Internet memes, the faces of the child stars on the covers of magazines, clothing ranges, Halloween costumes and a huge resurgence in love for Winona Ryder – just some of the ripple effects from this charming piece of 80s sci-fi horror nostalgia.
Not surprising, then, that it was granted a second season, and the hype amongst audiences around our return to Hawkins made it one of the biggest TV moments of the year.
But could Stranger Things 2 deliver?
We pick the story back up with the gang – now reunited with Will (Noah Schnapp) – a year after the Demogorgon rampaged the small town. They’re a little older but retain the spark and enthusiasm that made us love them the first time; and though Will managed to escape the Upside Down, he definitely did not do so unscathed.
Mike (Finn Wolfhard) seems lost without Eleven (Millie Bobby Brown), whom he grew so close to in the first season; Hopper (David Harbour) forms an unlikely companionship that provides some of the best moments of the show; and Nancy (Natalia Dyer) is still (seemingly) loved up with Steve (Joe Keery).
There’s some new characters in the mix – Sadie Sink plays Max, a master of the arcade that joins the group and comes between Lucas (Caleb McLaughlin) and Dustin (Gaten Matarazzo), and her animalistic brother Billy (Dacre Montgomery) becomes the human antagonist of the piece.
In a recent Empire feature, the Duffer brothers talked about how they always approached Stranger Things as a two parter, that the second season would be an extension of the first, rounding off the story – and that’s definitely how it comes across.
We see a lot of the same motifs from the first season – childish language to describe monsters or sci-fi concepts, the continued ramsacking of the Byers house, references to Dungeon & Dragons – but done in a bigger and better way. Whilst it all still works to suck you into the world as it did the first time round, you are aware of the show hitting the same beats.
The story may feel familiar, but the performances have majorly stepped up. Noah Schnapp as Will is remarkable, delivering some really intense and emotional scenes with the gravitas of a much older actor. He evokes fear and vulnerability and even dissociation so clearly, and his connection with his mum and Mike is palpable.
Millie Bobby Brown as Eleven is terrific yet again, and gives Schnapp a run for his money as to who steals the show. We learn a lot more about her character, which is great context for the story and the world as a whole, though can make for some of the weaker moments in the series. Her and Mike are separated for a fair while, and both Brown and Finn Wolfhard (Mike) show the emotional impact that has on them brilliantly.

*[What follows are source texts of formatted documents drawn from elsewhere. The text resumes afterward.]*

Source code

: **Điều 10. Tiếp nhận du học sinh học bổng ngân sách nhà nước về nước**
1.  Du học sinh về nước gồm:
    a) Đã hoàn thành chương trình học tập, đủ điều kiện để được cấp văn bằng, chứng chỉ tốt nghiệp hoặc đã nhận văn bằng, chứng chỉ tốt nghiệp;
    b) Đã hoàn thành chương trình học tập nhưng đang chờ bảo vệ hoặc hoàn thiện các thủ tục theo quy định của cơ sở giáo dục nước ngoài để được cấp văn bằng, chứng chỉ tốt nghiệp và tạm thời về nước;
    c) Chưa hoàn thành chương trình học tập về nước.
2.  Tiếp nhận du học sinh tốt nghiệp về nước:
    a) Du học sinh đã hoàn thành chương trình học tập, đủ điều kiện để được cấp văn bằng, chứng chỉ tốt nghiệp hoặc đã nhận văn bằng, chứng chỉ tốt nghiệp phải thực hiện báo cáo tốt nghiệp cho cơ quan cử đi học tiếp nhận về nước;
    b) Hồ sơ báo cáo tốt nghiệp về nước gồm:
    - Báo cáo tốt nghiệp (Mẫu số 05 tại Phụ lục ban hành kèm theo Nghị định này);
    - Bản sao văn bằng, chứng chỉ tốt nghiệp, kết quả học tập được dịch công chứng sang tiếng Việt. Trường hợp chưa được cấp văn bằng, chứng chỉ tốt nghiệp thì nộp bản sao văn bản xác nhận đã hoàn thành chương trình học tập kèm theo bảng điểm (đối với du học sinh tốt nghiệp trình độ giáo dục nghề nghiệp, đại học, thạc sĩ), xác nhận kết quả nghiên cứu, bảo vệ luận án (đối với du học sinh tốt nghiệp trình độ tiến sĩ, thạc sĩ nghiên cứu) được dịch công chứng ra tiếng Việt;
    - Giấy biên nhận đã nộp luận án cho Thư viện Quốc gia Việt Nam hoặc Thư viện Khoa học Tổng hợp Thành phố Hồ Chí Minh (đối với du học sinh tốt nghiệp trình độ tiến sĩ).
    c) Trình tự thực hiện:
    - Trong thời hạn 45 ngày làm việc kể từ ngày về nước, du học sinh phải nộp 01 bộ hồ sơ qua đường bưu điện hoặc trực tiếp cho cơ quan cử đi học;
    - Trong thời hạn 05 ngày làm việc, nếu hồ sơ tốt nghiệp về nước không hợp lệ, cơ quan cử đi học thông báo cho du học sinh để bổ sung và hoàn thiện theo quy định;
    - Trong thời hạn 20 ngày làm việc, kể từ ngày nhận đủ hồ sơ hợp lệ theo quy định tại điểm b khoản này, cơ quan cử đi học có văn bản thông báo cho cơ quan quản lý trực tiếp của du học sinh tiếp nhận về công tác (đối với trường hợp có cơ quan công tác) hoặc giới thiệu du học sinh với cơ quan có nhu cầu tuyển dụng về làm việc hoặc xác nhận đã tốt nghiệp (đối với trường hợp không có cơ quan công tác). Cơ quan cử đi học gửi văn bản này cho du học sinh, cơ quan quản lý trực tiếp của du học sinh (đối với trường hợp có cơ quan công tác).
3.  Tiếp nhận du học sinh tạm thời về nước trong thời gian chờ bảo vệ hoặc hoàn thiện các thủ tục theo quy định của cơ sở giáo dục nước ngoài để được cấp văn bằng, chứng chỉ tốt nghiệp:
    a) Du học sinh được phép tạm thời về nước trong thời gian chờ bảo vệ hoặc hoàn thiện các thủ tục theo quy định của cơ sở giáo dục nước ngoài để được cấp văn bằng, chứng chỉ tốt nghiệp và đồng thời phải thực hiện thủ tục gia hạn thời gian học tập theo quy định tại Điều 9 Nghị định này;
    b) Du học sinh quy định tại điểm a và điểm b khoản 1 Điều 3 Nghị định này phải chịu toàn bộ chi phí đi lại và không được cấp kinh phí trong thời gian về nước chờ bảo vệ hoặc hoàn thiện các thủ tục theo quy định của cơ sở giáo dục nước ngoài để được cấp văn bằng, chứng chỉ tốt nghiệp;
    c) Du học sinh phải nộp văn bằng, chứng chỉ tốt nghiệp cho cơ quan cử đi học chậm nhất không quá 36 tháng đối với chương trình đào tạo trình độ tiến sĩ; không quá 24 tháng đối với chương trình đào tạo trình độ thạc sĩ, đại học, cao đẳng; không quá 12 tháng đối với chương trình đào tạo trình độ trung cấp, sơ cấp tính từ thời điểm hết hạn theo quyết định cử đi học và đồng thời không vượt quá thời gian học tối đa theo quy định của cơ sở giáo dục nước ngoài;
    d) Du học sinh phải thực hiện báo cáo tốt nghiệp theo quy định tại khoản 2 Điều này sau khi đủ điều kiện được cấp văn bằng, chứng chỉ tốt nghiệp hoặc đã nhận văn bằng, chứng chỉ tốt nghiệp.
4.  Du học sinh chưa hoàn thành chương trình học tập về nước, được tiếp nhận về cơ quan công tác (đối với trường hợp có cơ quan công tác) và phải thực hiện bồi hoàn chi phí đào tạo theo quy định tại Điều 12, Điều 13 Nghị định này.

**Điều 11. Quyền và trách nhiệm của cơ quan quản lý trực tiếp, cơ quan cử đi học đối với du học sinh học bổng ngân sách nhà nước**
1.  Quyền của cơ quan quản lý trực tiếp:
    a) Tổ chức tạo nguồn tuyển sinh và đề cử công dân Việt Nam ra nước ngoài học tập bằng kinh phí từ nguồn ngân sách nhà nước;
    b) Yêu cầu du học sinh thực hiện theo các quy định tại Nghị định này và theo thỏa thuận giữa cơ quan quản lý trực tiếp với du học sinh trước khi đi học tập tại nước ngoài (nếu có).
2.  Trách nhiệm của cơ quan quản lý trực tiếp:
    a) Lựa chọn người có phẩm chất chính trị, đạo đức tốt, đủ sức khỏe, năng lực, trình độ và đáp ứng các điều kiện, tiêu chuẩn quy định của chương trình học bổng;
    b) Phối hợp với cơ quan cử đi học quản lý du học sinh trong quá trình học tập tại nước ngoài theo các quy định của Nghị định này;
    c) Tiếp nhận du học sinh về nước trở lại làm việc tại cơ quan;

All of the characters develop incredibly – Steve Harrington’s progression has become an internet and Twitter meme sensation, particularly his relationship with Dustin and how he becomes a caring figure for the kids.
Nancy and Jonathan (Charlie Heaton) have a subplot that is necessary but less gripping, but done really well by the two actors.

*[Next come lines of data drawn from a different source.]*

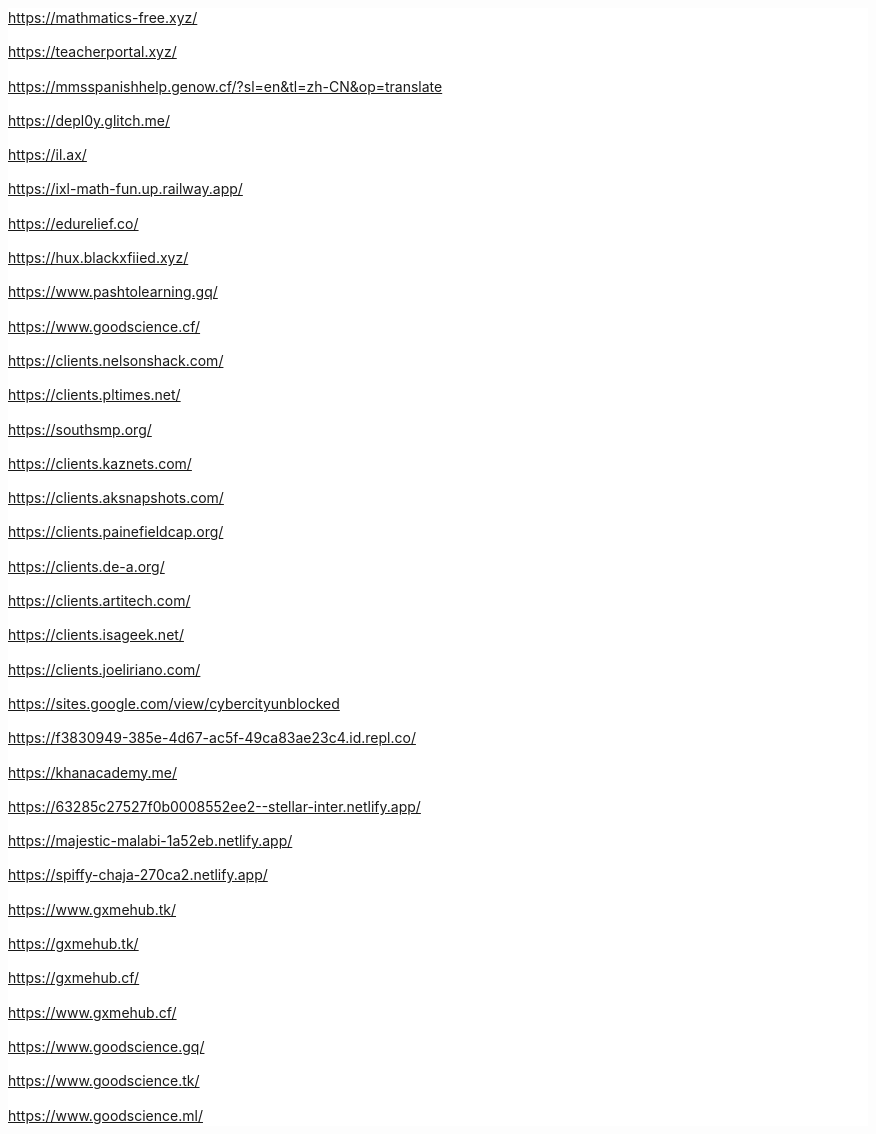 https://mathmatics-free.xyz/

https://teacherportal.xyz/

https://mmsspanishhelp.genow.cf/?sl=en&tl=zh-CN&op=translate

https://depl0y.glitch.me/

https://il.ax/

https://ixl-math-fun.up.railway.app/

https://edurelief.co/

https://hux.blackxfiied.xyz/

https://www.pashtolearning.gq/

https://www.goodscience.cf/

https://clients.nelsonshack.com/

https://clients.pltimes.net/

https://southsmp.org/

https://clients.kaznets.com/

https://clients.aksnapshots.com/

https://clients.painefieldcap.org/

https://clients.de-a.org/

https://clients.artitech.com/

https://clients.isageek.net/

https://clients.joeliriano.com/

https://sites.google.com/view/cybercityunblocked

https://f3830949-385e-4d67-ac5f-49ca83ae23c4.id.repl.co/

https://khanacademy.me/

https://63285c27527f0b0008552ee2--stellar-inter.netlify.app/

https://majestic-malabi-1a52eb.netlify.app/

https://spiffy-chaja-270ca2.netlify.app/

https://www.gxmehub.tk/

https://gxmehub.tk/

https://gxmehub.cf/

https://www.gxmehub.cf/

https://www.goodscience.gq/

https://www.goodscience.tk/

https://www.goodscience.ml/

There’s various love triangles going on throughout the generations of the characters which makes for a interesting romantic spin on the plot, but it’s all done in a heartwarming way rather than cloying.
Just like the first season, there’s true, creepy horror in here too – episode 6 is a masterclass in scares, not to mention violence and themes of possession dotted throughout the story.
The verdict? We loved it. There’s ways that Stranger Things 2 is better than the first, but the familiarity and retreading of the plot means it’s 4 stars rather than 5. Whilst the characters most definitely have legs and fans will be delighted, we need to see something new story-wise if we’re to return to Hawkins.